Personal information
- Full name: Matthew John Fisher
- Born: 10 November 1999 (age 26) Auckland, New Zealand
- Batting: Right-handed
- Bowling: Right-arm fast-medium
- Role: Bowler

International information
- National side: New Zealand (2025–present);
- Only Test (cap 290): 7 August 2025 v Zimbabwe
- Only T20I (cap 109): 27 April 2026 v Bangladesh

Domestic team information
- 2019/20–present: Northern Districts (squad no. 32)

Career statistics
| Competition | Test | T20I | FC | LA |
| Matches | 1 | 1 | 16 | 25 |
| Runs scored | – | – | 75 | 41 |
| Batting average | – | – | 10.71 | 8.20 |
| 100s/50s | –/– | –/– | 0/0 | 0/0 |
| Top score | – | – | 28* | 16 |
| Balls bowled | 71 | 24 | 2,199 | 1,227 |
| Wickets | 2 | 0 | 60 | 43 |
| Bowling average | 19.00 | – | 22.21 | 26.67 |
| 5 wickets in innings | 0 | – | 3 | 1 |
| 10 wickets in match | 0 | – | 0 | 0 |
| Best bowling | 1/16 | – | 6/43 | 5/46 |
| Catches/stumpings | 0/– | 0/– | 7/– | 8/– |
- Source: Cricinfo, 27 June 2026

= Matthew Fisher (New Zealand cricketer) =

New Zealand cricketer (born 1999)

Matthew John Fisher (born 10 November 1999) is a New Zealand cricketer who plays for Northern Districts in domestic cricket as a right-hand batter and right-arm fast-medium bowler.
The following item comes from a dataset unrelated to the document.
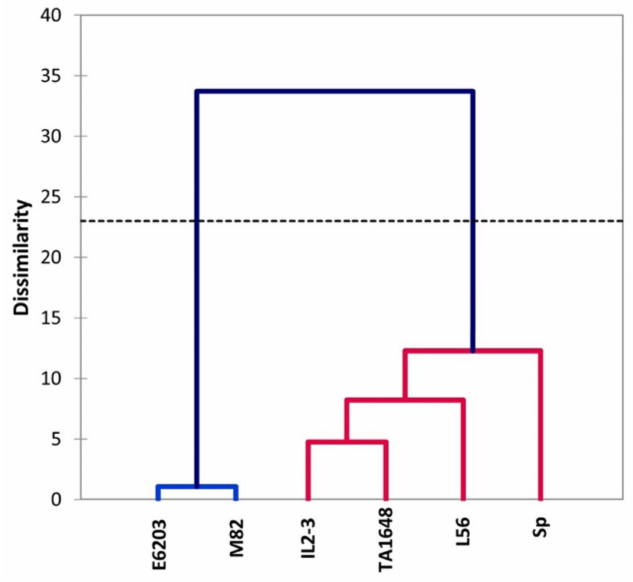
Figure 7. Hierarchical cluster analysis of two ILs (TA1648 and IL2-3), the cultivar parents (cv. E6203 and M82) and two salt-tolerant reference genotypes, “SP” (wild type) and “L56” (fixed variety) for salt tolerance indices based on physiological parameters analysis at the vegetative stage grown under control and salt stress condition (120 mM). The dendrography was drawn by Ward’s method in XLSTAT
He made his Twenty20 debut on 13 December 2019, for Northern Districts in the 2019–20 Super Smash. Prior to his T20 debut, he was named in New Zealand's squad for the 2018 Under-19 Cricket World Cup. He made his List A debut on 8 December 2020, for Northern Districts in the 2020–21 Ford Trophy. He made his first-class debut on 27 March 2021, for Northern Districts in the 2020–21 Plunket Shield season.

In July 2025, Fisher earned his maiden call-up for the national team for the Test series against Zimbabwe.

Fisher has completed a Bachelor of Laws degree at the University of Otago.